▶ _Materials provided_:
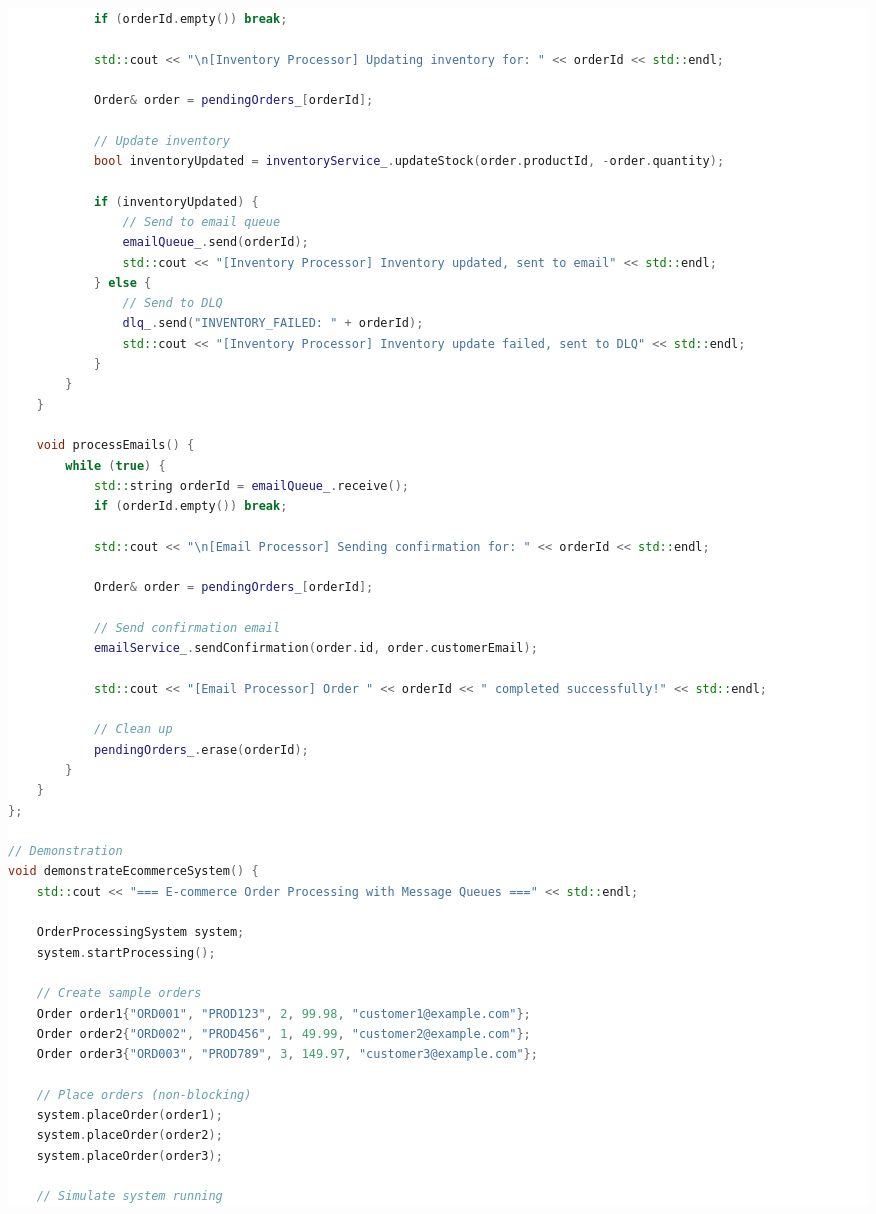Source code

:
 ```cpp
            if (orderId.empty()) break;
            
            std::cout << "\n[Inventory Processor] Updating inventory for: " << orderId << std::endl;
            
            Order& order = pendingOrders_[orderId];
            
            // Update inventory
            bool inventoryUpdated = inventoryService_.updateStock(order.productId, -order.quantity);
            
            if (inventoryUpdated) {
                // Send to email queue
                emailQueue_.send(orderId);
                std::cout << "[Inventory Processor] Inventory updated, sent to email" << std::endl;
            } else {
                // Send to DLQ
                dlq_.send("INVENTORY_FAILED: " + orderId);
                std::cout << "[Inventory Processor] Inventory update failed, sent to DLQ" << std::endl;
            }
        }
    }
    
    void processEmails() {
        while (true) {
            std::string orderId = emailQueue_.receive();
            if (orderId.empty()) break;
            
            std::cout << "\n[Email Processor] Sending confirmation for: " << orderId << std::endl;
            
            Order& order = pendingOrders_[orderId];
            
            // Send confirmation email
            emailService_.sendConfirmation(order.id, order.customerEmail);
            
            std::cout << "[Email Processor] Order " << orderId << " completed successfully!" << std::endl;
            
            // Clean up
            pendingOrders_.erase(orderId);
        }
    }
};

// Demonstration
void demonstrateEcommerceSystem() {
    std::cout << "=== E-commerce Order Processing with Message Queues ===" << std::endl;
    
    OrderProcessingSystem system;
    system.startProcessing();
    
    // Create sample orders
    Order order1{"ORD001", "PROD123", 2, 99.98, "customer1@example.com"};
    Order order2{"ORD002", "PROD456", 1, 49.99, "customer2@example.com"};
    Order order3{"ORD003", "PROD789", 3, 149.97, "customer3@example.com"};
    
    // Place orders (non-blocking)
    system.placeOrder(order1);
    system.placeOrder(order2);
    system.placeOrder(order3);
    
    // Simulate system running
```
---
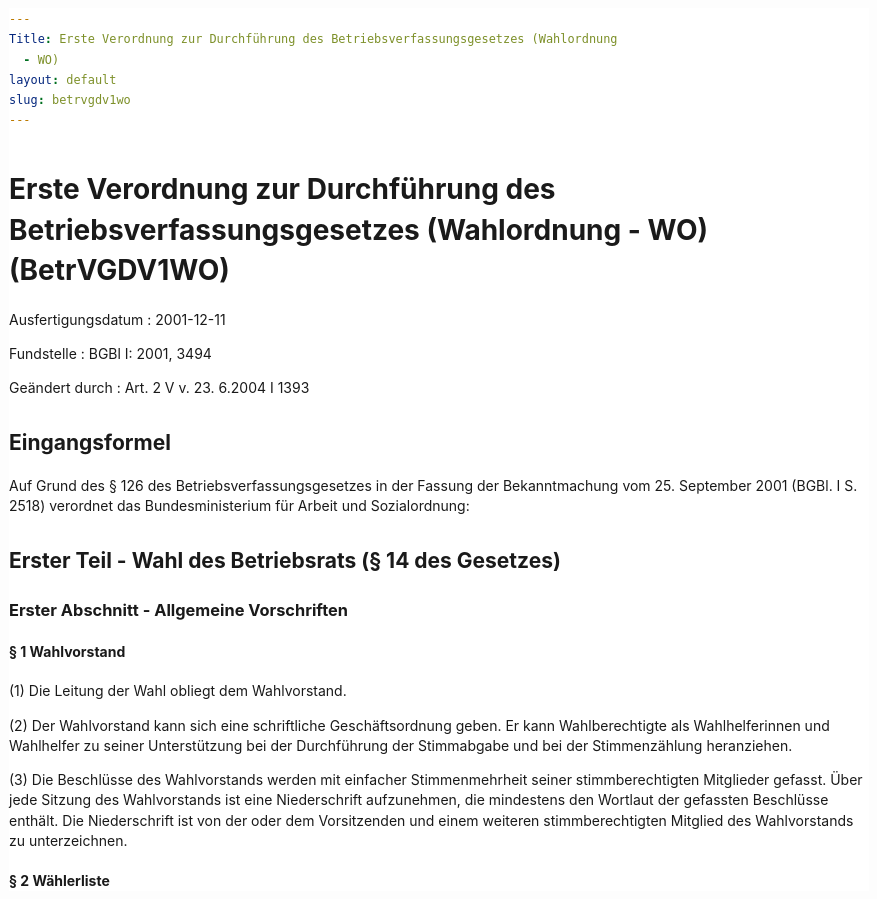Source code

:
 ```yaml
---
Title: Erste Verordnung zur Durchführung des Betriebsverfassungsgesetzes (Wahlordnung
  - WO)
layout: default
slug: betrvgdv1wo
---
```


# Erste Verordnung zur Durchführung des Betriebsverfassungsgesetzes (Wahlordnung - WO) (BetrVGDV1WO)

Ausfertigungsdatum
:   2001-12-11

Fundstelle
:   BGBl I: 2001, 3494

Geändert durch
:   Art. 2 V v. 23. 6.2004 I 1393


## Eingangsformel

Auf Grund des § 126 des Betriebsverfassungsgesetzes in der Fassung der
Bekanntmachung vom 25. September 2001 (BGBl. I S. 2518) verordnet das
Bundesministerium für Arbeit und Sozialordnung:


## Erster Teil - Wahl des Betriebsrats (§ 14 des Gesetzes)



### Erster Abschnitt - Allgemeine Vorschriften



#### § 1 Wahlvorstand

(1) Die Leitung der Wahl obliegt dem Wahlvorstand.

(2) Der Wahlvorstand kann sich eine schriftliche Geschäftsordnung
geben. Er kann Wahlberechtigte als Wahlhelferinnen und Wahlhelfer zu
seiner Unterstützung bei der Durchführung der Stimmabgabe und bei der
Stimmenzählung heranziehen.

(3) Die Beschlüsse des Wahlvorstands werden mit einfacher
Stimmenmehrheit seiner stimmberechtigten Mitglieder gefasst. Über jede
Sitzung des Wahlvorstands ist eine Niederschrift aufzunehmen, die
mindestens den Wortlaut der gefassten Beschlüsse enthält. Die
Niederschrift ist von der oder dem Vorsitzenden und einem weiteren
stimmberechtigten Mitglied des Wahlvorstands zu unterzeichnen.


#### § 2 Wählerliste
--
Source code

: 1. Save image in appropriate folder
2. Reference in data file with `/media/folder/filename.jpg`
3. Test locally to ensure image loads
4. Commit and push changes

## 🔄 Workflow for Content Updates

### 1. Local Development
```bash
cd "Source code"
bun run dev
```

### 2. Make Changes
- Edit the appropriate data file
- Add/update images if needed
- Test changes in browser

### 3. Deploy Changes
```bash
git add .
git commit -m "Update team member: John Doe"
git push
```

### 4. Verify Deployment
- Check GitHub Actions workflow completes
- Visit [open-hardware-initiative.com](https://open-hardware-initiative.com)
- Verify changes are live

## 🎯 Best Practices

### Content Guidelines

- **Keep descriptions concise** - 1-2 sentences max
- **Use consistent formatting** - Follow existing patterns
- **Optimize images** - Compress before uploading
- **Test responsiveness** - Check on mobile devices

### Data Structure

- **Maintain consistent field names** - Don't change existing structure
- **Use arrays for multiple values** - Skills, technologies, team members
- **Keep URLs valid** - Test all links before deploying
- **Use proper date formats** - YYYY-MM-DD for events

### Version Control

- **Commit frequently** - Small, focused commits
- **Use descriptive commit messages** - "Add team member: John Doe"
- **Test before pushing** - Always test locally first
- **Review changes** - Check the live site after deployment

▶ _Task item_:
Extract every line of the records above that contains the word "Beschlüsse".

▶ _Response to this exercise_:
(3) Die Beschlüsse des Wahlvorstands werden mit einfacher
mindestens den Wortlaut der gefassten Beschlüsse enthält. Die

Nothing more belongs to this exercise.